- [Exercise aim]: Return every line in the text read from these pages that contains the word "World", matching case.

- [Data]:
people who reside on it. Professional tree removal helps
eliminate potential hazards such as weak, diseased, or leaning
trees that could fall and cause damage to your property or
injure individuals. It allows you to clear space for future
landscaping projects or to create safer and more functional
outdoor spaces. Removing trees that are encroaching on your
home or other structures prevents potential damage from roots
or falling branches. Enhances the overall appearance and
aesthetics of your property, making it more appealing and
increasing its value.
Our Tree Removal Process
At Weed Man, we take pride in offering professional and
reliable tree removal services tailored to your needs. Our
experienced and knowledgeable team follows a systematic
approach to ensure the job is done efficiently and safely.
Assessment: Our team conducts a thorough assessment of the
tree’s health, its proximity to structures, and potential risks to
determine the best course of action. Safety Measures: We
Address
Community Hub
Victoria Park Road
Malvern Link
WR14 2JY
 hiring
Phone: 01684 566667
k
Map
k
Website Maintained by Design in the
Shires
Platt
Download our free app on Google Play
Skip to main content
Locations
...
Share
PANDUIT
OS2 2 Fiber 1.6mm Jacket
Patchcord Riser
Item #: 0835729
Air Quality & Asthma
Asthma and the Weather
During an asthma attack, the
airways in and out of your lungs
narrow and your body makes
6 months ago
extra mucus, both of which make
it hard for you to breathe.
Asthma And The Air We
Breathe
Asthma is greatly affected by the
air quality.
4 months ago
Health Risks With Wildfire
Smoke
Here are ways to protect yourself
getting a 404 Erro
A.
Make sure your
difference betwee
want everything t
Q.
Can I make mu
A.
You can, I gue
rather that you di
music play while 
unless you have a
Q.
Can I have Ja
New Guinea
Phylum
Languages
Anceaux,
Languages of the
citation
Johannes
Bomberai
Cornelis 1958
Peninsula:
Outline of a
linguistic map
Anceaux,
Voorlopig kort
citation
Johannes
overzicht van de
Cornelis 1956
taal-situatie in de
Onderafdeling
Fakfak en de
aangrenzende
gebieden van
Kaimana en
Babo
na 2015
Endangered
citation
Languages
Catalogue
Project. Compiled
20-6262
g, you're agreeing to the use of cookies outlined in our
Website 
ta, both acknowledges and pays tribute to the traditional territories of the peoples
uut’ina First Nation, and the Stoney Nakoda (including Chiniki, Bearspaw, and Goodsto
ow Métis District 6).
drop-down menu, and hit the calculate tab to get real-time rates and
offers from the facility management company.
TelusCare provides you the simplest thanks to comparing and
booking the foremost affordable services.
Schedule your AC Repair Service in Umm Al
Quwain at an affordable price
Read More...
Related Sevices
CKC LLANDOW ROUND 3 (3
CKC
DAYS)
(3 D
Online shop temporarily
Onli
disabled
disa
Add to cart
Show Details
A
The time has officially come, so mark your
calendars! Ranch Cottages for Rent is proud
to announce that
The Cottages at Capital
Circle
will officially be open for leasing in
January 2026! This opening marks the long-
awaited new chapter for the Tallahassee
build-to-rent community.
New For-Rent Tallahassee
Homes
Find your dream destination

--

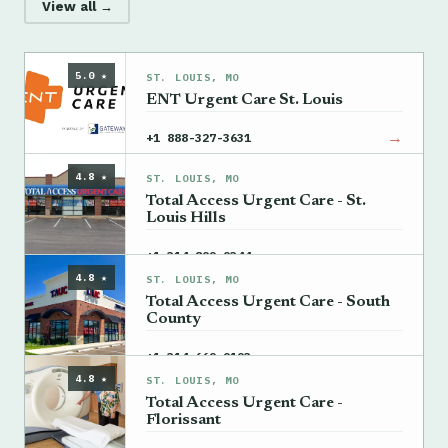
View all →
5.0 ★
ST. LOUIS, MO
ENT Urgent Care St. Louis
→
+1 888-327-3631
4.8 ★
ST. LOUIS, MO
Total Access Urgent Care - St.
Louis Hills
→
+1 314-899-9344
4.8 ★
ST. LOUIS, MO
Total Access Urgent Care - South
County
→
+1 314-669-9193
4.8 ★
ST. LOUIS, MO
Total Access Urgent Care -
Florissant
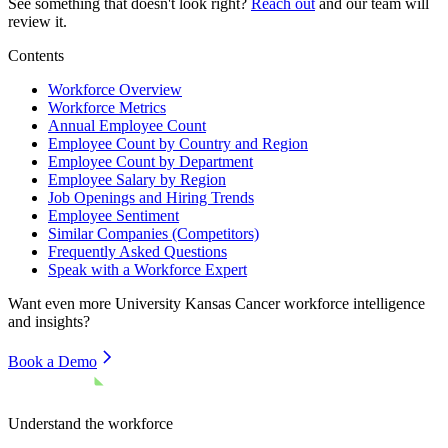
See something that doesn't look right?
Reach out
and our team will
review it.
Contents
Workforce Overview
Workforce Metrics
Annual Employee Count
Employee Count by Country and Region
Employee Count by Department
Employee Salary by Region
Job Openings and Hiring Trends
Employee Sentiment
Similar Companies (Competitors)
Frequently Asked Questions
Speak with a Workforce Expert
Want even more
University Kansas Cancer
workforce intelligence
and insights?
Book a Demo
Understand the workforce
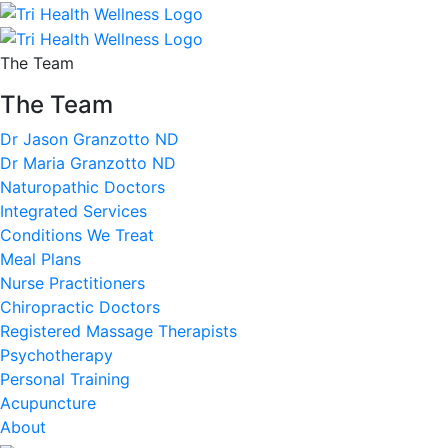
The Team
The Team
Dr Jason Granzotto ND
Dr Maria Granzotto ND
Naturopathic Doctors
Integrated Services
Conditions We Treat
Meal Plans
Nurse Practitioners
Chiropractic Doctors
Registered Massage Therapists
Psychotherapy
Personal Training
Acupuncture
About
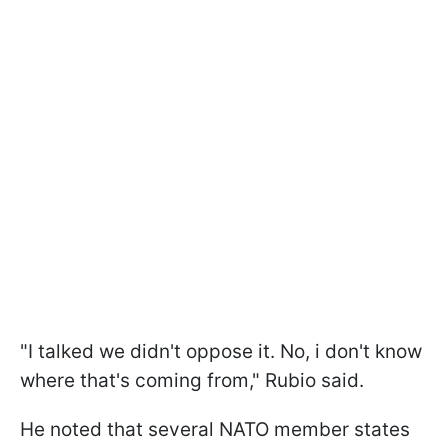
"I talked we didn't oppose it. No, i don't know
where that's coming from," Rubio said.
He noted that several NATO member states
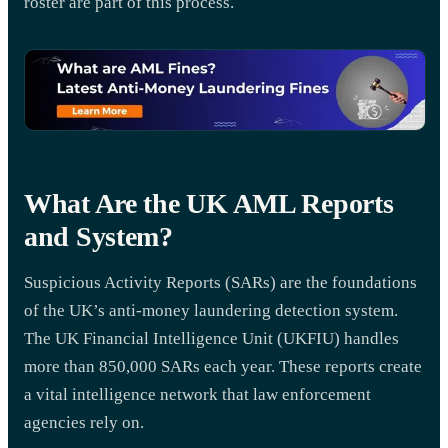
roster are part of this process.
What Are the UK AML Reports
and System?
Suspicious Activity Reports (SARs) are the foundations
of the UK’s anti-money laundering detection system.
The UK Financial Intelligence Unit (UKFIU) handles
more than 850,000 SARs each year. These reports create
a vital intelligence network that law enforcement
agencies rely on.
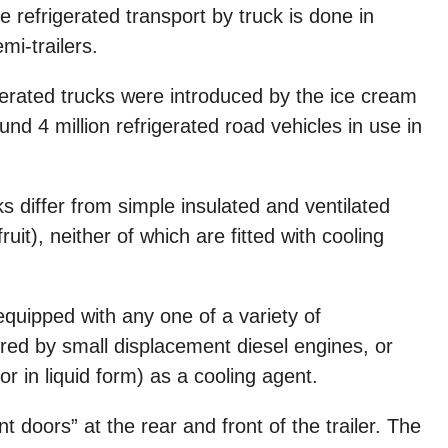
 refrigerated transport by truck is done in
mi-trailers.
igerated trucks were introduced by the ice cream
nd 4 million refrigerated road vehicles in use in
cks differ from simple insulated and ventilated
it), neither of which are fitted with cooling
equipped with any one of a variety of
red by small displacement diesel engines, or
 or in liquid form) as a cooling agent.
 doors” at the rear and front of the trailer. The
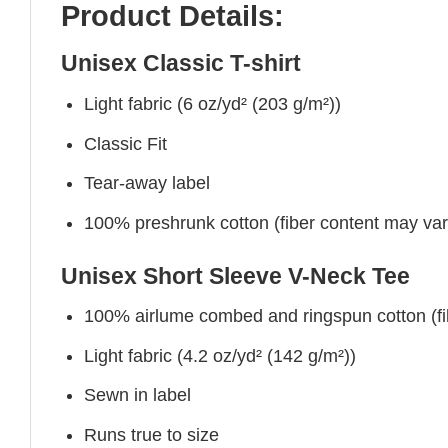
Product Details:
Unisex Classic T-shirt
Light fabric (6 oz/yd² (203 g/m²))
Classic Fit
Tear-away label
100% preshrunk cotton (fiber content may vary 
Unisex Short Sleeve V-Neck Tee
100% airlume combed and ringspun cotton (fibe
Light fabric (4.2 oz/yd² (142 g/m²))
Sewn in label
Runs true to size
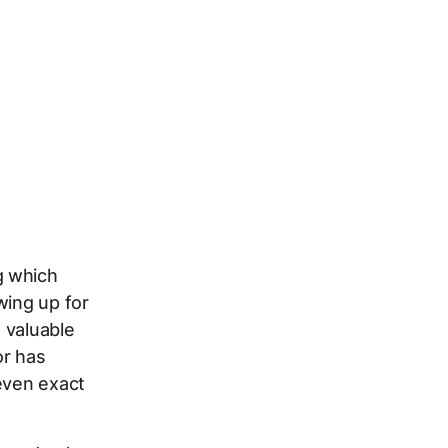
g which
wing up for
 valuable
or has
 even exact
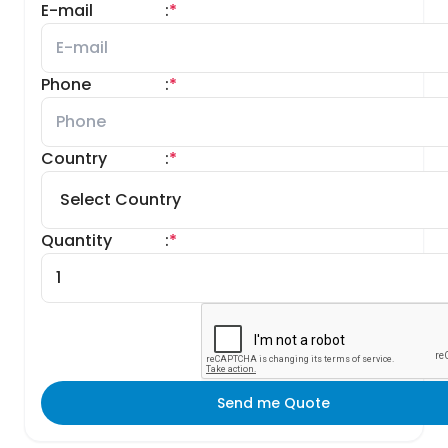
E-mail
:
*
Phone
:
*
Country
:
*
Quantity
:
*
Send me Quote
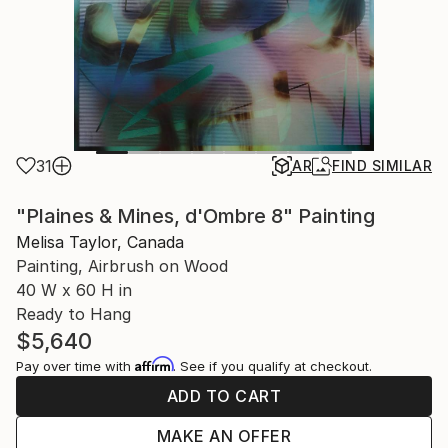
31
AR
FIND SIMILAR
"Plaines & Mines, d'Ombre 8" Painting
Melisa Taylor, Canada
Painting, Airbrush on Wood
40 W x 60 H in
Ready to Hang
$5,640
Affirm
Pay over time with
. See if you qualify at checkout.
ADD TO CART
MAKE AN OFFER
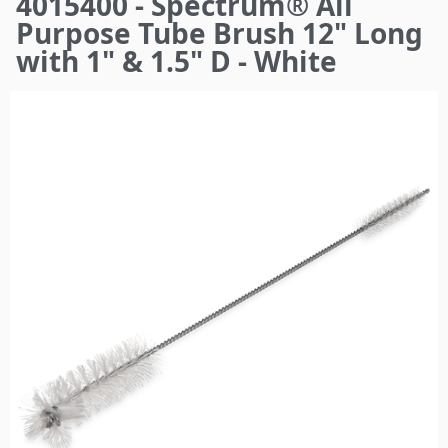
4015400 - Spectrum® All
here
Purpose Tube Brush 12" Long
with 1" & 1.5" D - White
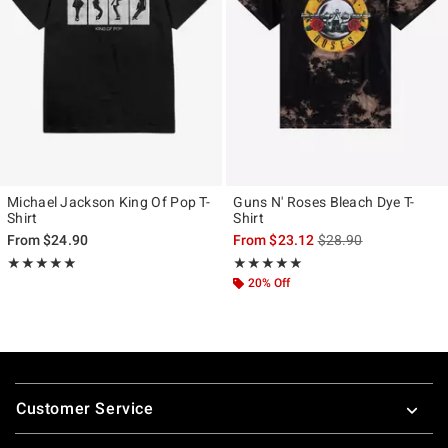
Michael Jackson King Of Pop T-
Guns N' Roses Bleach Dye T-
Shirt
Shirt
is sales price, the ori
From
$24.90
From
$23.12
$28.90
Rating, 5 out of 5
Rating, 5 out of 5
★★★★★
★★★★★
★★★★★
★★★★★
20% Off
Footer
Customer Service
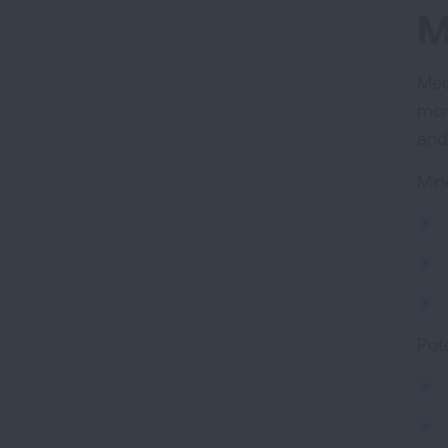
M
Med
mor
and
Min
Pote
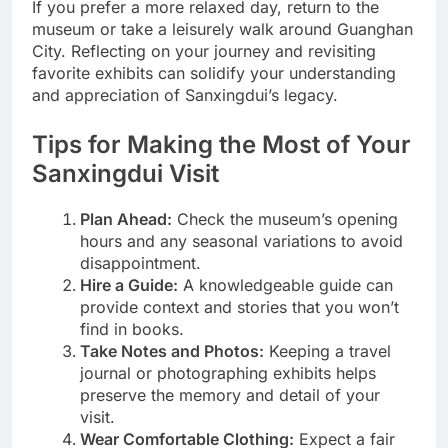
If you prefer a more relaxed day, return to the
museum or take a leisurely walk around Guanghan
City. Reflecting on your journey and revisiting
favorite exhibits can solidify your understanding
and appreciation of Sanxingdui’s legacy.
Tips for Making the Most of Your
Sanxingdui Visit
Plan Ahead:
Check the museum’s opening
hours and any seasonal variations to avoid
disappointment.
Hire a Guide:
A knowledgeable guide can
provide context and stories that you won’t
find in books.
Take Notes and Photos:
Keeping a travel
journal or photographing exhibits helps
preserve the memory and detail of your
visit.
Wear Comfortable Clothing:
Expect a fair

--

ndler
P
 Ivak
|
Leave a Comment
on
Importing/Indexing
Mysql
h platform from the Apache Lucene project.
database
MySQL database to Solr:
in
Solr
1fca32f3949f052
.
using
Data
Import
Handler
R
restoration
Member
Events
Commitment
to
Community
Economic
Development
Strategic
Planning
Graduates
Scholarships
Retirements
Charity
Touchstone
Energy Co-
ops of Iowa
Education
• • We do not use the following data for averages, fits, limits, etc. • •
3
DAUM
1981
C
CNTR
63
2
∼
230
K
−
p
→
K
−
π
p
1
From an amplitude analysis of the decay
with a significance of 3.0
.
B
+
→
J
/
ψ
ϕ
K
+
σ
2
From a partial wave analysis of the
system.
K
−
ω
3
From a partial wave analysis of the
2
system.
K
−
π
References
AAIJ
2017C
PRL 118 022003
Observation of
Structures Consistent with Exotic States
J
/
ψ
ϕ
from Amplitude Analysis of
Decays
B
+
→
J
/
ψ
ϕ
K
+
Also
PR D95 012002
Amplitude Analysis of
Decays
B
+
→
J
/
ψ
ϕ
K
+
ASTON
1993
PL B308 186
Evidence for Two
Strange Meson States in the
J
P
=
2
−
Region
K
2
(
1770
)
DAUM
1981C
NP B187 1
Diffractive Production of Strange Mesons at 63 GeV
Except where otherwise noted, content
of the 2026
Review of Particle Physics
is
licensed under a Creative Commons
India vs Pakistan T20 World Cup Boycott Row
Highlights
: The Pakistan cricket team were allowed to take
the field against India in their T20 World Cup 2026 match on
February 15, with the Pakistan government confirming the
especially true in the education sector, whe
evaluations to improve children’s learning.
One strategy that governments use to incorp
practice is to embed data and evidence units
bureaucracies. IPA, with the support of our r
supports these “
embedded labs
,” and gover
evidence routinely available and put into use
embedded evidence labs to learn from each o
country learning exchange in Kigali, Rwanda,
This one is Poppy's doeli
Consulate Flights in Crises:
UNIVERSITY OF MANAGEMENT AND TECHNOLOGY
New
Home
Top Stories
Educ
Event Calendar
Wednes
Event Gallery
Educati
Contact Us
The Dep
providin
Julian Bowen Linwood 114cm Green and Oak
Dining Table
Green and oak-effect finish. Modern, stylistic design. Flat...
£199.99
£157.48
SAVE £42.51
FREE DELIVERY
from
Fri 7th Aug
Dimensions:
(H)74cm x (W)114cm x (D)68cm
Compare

- [Output of the task]:
India vs Pakistan T20 World Cup Boycott Row
the field against India in their T20 World Cup 2026 match on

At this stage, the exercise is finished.